FIG. 1 is an NMR chart of the target product of Example 1.

Claims (13)

[Claims] 1. A branched cyclodextrin carboxylic acid ester. 2. The branched cyclodextrin carboxylic acid is
The ester according to claim 1, which is a branched cyclodextrin carboxylic acid having an organic group containing at least one carboxyl group at the 6-O position of at least one glucose unit of the cyclodextrin ring. 3. The ester according to claim 2, wherein the cyclodextrin ring of the branched cyclodextrin carboxylic acid has 7 glucose units. 4. The ester according to claim 2, wherein the organic group has 1 to 6 glucose units, and at least one hydroxymethyl group of the glucose unit in the organic group is oxidized to a carboxyl group. 5. The organic group is represented by the formula (I): — (G) n—COOH (I) [wherein G represents a glucose unit and n represents an integer of 1 to 6]. The listed ester. 6. The branched cyclodextrin-carboxylic acid is 6-O-cyclomaltohexaosyl- (6 → 1) -α-D.

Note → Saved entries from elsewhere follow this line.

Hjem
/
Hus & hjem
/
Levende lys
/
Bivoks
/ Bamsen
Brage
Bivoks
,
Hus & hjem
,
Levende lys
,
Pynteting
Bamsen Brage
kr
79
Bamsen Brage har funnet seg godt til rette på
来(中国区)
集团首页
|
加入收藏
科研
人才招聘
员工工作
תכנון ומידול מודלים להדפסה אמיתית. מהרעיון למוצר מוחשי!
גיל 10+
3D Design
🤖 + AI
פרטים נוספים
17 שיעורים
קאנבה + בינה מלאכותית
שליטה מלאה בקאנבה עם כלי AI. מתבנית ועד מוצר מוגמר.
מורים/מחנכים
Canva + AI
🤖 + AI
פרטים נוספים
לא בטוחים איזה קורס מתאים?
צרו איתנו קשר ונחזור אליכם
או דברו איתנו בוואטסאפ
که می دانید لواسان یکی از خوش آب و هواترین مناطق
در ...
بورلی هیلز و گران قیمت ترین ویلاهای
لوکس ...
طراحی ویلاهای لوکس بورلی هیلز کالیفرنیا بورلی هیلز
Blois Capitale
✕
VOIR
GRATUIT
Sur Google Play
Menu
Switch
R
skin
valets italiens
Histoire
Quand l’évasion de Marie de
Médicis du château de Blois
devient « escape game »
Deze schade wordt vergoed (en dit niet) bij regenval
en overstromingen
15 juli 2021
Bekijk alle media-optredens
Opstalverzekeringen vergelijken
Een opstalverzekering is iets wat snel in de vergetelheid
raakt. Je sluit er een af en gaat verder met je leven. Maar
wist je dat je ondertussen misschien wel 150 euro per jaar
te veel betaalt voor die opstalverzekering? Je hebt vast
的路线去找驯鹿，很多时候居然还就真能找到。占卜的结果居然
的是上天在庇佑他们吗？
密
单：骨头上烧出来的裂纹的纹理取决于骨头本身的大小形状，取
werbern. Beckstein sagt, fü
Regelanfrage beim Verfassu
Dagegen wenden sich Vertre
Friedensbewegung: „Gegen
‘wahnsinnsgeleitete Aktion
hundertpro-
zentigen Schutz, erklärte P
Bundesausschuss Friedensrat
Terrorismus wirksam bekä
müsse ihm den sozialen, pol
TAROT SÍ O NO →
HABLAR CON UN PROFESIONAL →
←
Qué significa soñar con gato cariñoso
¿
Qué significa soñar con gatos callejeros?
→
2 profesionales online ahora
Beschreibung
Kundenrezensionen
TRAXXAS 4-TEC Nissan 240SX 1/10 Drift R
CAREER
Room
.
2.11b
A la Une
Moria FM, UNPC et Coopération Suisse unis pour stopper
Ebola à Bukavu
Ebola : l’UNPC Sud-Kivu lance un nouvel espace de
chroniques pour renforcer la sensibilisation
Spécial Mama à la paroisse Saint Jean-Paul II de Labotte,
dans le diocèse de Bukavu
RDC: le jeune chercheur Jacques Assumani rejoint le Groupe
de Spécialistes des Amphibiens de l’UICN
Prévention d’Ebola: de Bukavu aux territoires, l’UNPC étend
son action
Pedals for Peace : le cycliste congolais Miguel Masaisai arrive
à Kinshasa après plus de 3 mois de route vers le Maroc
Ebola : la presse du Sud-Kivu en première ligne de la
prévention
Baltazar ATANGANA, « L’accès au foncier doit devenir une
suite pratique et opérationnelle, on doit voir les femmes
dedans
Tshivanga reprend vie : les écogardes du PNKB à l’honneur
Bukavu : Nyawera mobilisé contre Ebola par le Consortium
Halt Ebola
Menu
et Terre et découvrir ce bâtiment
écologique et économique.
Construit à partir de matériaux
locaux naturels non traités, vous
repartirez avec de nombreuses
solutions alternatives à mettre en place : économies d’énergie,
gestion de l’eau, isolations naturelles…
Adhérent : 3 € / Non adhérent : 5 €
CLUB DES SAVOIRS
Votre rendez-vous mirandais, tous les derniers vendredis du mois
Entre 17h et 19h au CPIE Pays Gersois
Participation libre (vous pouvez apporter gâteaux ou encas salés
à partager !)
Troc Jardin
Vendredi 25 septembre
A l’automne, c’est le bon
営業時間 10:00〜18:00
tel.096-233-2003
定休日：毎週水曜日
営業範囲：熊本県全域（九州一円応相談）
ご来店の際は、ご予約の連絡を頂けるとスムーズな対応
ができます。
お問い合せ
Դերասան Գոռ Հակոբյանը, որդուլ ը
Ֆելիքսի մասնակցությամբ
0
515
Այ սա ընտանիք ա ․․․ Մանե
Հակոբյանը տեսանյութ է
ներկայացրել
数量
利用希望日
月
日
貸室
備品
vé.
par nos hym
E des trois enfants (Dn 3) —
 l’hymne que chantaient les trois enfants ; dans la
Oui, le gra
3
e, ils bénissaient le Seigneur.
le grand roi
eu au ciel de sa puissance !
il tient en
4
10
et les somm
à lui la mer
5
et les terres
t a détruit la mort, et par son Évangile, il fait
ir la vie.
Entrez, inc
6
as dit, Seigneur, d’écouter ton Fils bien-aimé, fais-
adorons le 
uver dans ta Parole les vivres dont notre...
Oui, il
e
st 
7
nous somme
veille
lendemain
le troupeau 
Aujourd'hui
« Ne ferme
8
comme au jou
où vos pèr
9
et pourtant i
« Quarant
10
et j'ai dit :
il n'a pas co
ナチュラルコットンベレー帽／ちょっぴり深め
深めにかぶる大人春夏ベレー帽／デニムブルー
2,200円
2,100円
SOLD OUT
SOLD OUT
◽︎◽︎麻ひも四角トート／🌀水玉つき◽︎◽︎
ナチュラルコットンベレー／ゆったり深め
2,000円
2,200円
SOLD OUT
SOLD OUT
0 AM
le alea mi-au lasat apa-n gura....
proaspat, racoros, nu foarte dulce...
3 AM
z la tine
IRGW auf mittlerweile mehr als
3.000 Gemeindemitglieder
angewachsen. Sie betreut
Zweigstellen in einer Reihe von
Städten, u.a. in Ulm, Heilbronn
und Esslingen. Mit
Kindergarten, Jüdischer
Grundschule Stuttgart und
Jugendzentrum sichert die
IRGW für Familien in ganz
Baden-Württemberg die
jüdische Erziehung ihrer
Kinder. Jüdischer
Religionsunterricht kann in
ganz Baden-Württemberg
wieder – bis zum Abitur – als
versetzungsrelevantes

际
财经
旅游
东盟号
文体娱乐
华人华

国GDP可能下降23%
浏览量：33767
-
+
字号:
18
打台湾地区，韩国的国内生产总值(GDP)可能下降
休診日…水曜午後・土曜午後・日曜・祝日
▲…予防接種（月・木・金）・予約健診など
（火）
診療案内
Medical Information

-Glucosyl- (4 → 1) -O-α-D-glucuronic acid,
6-O-cyclomaltoheptaosyl- (6 → 1) -α-D
-Glucosyl- (4 → 1) -O-α-D-glucuronic acid,
6-O-cyclomaltooctaosyl- (6 → 1) -α-D
-Glucosyl- (4 → 1) -O-α-D-glucuronic acid,
6-O-Cyclomaltohexaosyl- (6 → 1) -α-D
-Glucuronic acid, 6-O-cyclomaltoheptaosyl-
(6 → 1) -α-D-glucuronic acid, 6-O-cyclomaltooctaosyl- (6 → 1) -α-D-glucuronic acid, 2
-O- (6-cyclomaltohexaosyl) -acetic acid, 2-O
-(6-Cyclomaltoheptaosyl) -acetic acid, 2-O-
(6-Cyclomaltooctaosyl) -acetic acid, 3-O- (6
-Cyclomaltoheptaosyl) -propionic acid, 2-hydroxy-3-O- (6-cyclomaltoheptaosyl)-
Propionic acid, 7 ^A , 7 ^C -di-O- [α-D-glucuronyl- (1 → 4) -O-α-D-glucosyl]-(1 → 6)-
Maltoheptaose or 6-O-cyclomaltoheptaosyl-O-α-D-maltosyl- (4 → 1) -O-α-
The ester according to claim 1, which is D-glucuronic acid. 7. A branched cyclodextrin carboxylic acid,
The ester according to claim 2, which has 1 to 3 organic groups represented by the formula (II): -GG-COOH (II) [wherein G represents a glucose unit]. 8. The ester according to claim 1, which is an ester with an aliphatic alcohol having 1 to 30 carbon atoms. 9. A method for producing a branched cyclodextrin carboxylic acid ester, which comprises subjecting a branched cyclodextrin carboxylic acid or a salt thereof to an esterification reaction. 10. A water solubility improver comprising the ester according to claim 1. 11. A drug stability improver comprising the ester according to claim 1. 12. A medicine comprising the ester according to claim 1 and a drug. 13. The medicine according to claim 12, which is for injection.